算了,content内部的dialogGroup的dialogA和dialogB的格式太复杂,还是单独弄出来去匹配吧

所以总体上还是用之前的:singleScriptPattern = r"(?P<singleScript>place:(?P<place>[^\n]+)\ntopic:(?P<topic>[^\n]+)\ntittle:(?P<title>[^\n]+)\nage:(?P<age>[^\n]+)\n(?P<content>.+?))\n\n+"

然后得到了content后,再去处理

然后用:      singleDialogPattern = r"(?P<speaker>\w+):\s*(?P<sentence>[^\n]+)\n"

singleDialogMatchIterator = re.finditer(singleDialogPattern, content, flags=re.I | re.M | re.S)

for dialogIdx, eachDialog in enumerate(singleDialogMatchIterator):

dialogNum = dialogIdx + 1

print("[%d] eachDialog=%s" % (dialogNum, eachDialog))

speaker = eachDialog.group("speaker")

print("speaker=%s" % speaker)

sentence = eachDialog.group("sentence")

print("sentence=%s" % sentence)

是可以正常处理单个的content的:J: What did you have for lunch?

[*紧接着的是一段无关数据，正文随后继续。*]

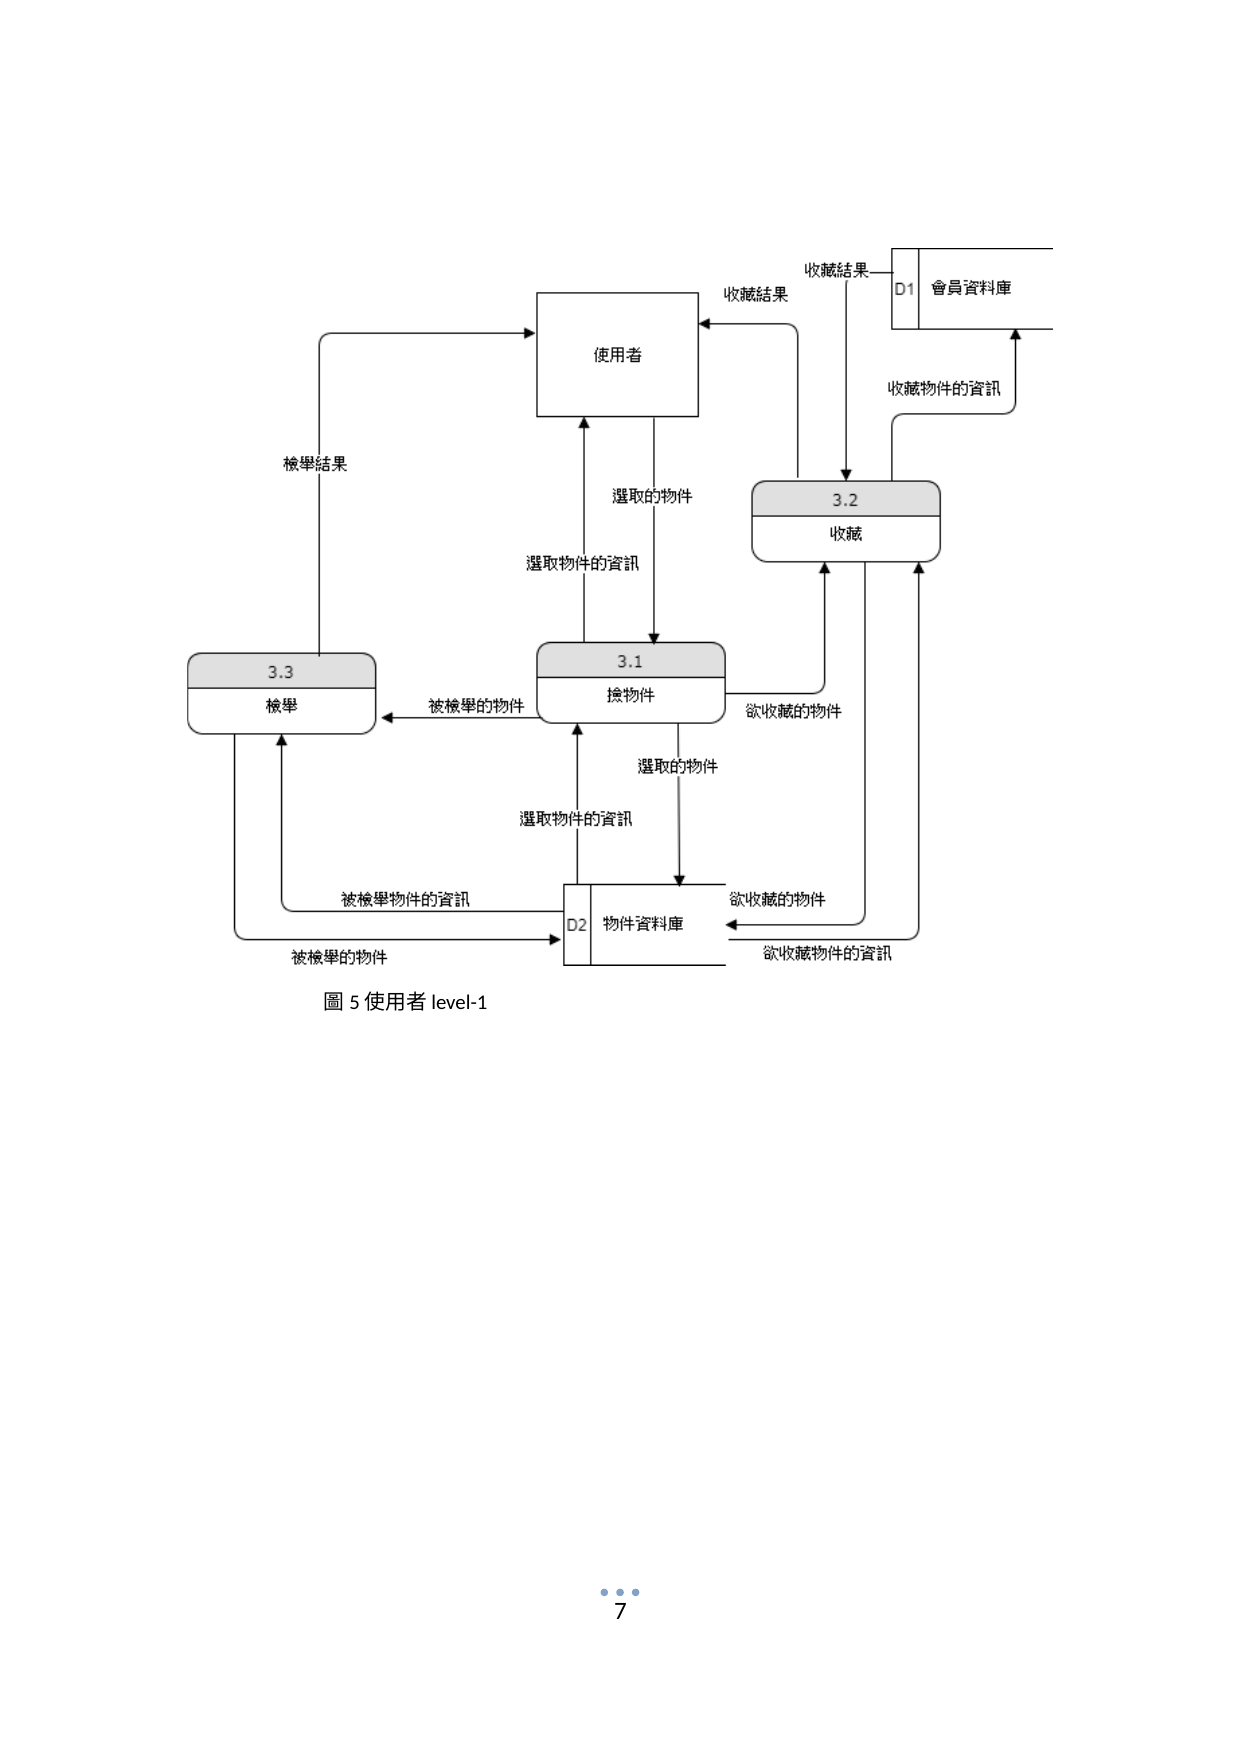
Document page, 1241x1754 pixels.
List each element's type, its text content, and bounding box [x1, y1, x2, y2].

picture [187, 248, 1053, 966]
text 圖 5 使用者level-1 [187, 982, 1053, 1019]
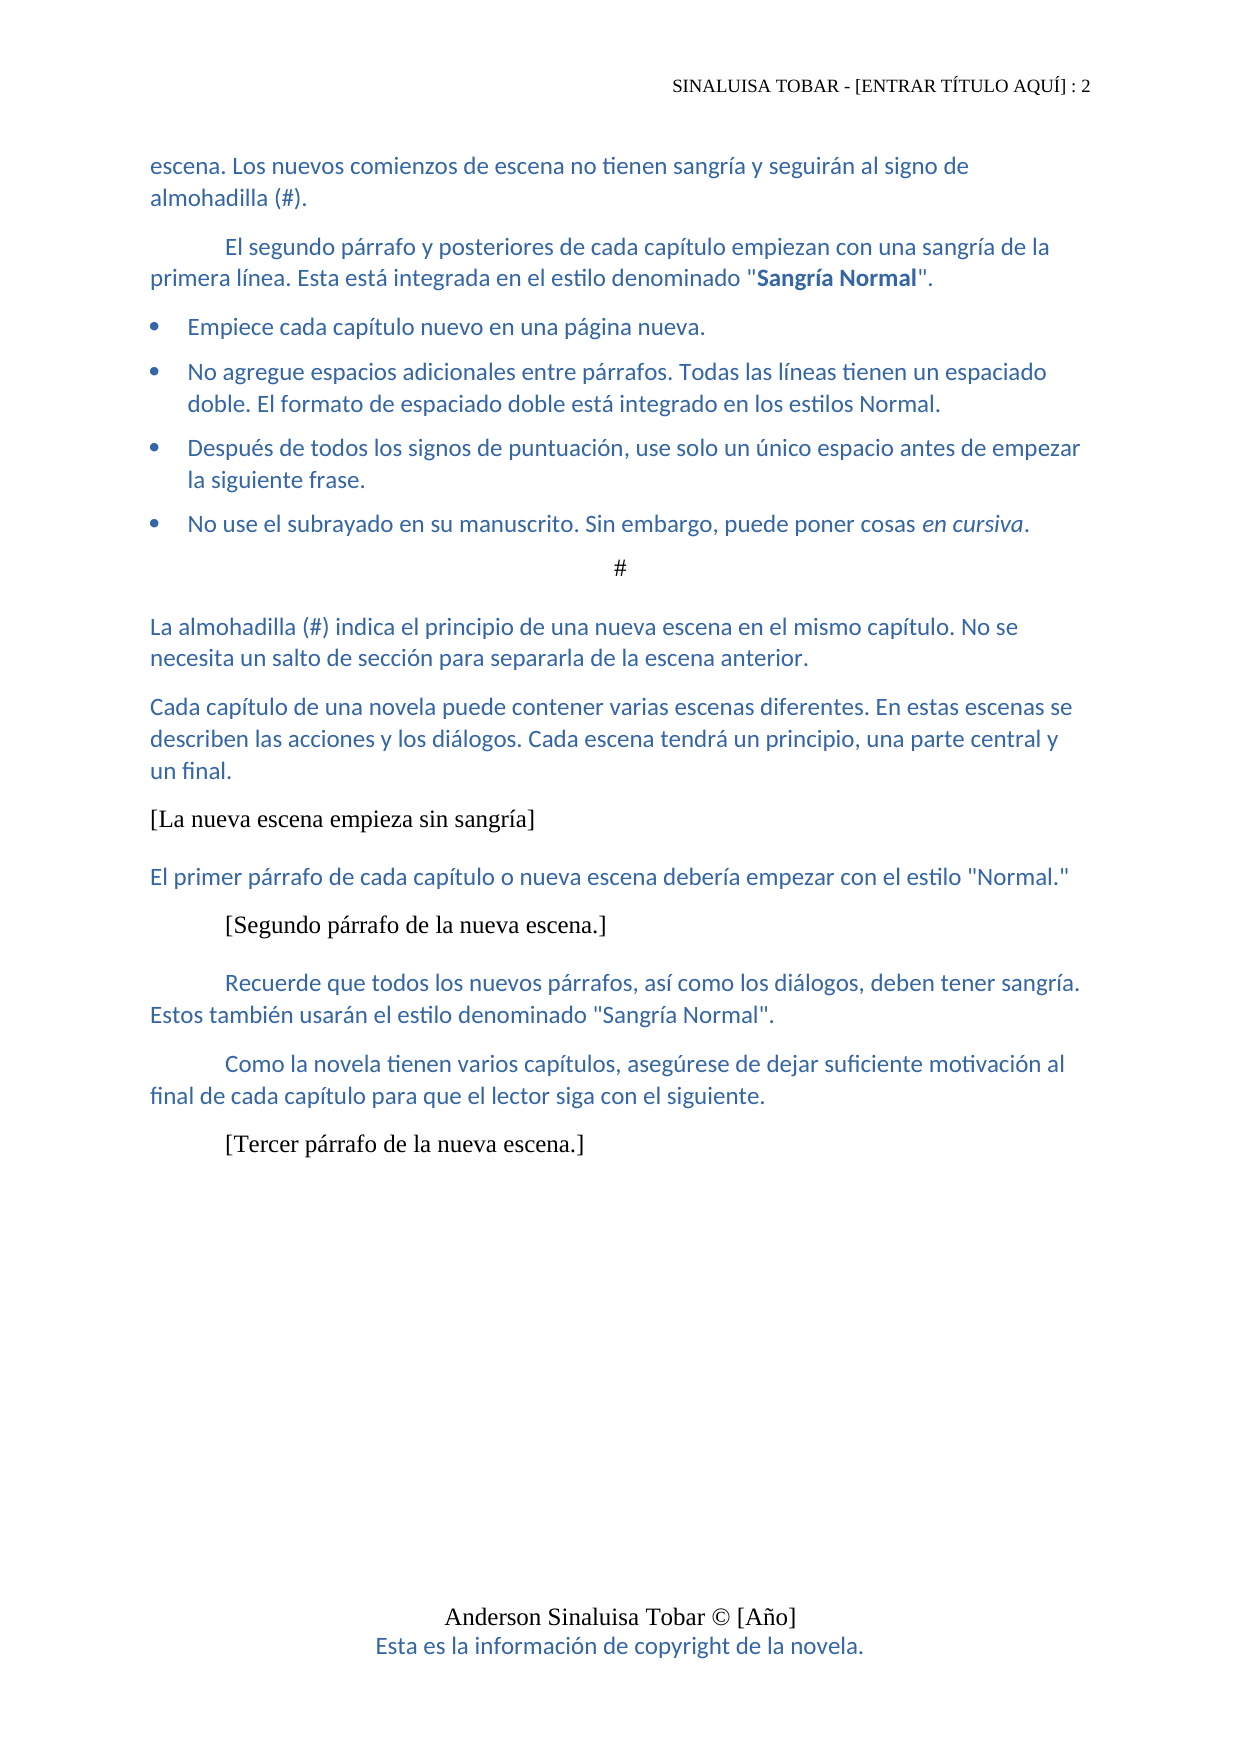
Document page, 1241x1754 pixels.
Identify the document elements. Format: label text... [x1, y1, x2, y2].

text # [150, 553, 1090, 582]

L: I ate rice, fish and bread.

J: Do you like rice?

L: Yes, I do.

J: Do you like fish?

L: Yes, I do.

J: Do you like bread?

L: No, I don’t.

J: What did you drink?

L: I drank milk.

J: Do you like milk?

L: Yes, I do.

结果是:content=J: What did you have for lunch?

L: I ate rice, fish and bread.

J: Do you like rice?

L: Yes, I do.

J: Do you like fish?

L: Yes, I do.

J: Do you like bread?

L: No, I don’t.

J: What did you drink?

L: I drank milk.

J: Do you like milk?

L: Yes, I do.

[1] eachDialog=<_sre.SRE_Match object; span=(0, 32), match='J: What did you have for lunch?\n'>

speaker=J

sentence=What did you have for lunch?

[2] eachDialog=<_sre.SRE_Match object; span=(32, 63), match='L: I ate rice, fish and bread.\n'>

speaker=L

sentence=I ate rice, fish and bread.

[3] eachDialog=<_sre.SRE_Match object; span=(63, 84), match='J: Do you like rice?\n'>

speaker=J

sentence=Do you like rice?

[4] eachDialog=<_sre.SRE_Match object; span=(84, 98), match='L: Yes, I do.\n'>

speaker=L

sentence=Yes, I do.

[5] eachDialog=<_sre.SRE_Match object; span=(98, 119), match='J: Do you like fish?\n'>

speaker=J

sentence=Do you like fish?

[6] eachDialog=<_sre.SRE_Match object; span=(119, 133), match='L: Yes, I do.\n'>

speaker=L

sentence=Yes, I do.

[7] eachDialog=<_sre.SRE_Match object; span=(133, 155), match='J: Do you like bread?\n'>

speaker=J

sentence=Do you like bread?

[8] eachDialog=<_sre.SRE_Match object; span=(155, 171), match='L: No, I don’t.\n'>

speaker=L

sentence=No, I don’t.

[9] eachDialog=<_sre.SRE_Match object; span=(171, 194), match='J: What did you drink?\n'>

speaker=J

sentence=What did you drink?

[10] eachDialog=<_sre.SRE_Match object; span=(194, 211), match='L: I drank milk.\n'>

speaker=L

sentence=I drank milk.

[11] eachDialog=<_sre.SRE_Match object; span=(211, 232), match='J: Do you like milk?\n'>

speaker=J

sentence=Do you like milk?

[12] eachDialog=<_sre.SRE_Match object; span=(232, 246), match='L: Yes, I do.\n'>

speaker=L

sentence=Yes, I do.

然后至此算是达到希望的效果了。

【总结】

此处对于内容:

Place: School canteen

Topic: food

Tittle:Have lunch

Age: 3-4

J: What did you have for lunch?

L: I ate rice, fish and bread.

J: Do you like rice?

L: Yes, I do.

J: Do you like fish?

L: Yes, I do.

J: Do you like bread?

L: No, I don’t.

J: What did you drink?

L: I drank milk.

J: Do you like milk?

L: Yes, I do.

Place: home

Topic: house

Tittle: Doing housework

Age: 4-5

J: Do you like cooking, mom?

M: Yes, I do a lot. What about you?

J: Mom, you know me. I can’t cook.

M: But can you help me wash dishes?

J: Yes, I can help you.

M: Let’s make a deal, ok?

J: What kind of deal?

M: I’m going to cook.

J: And then?

M: Then you wash the dishes after the meal.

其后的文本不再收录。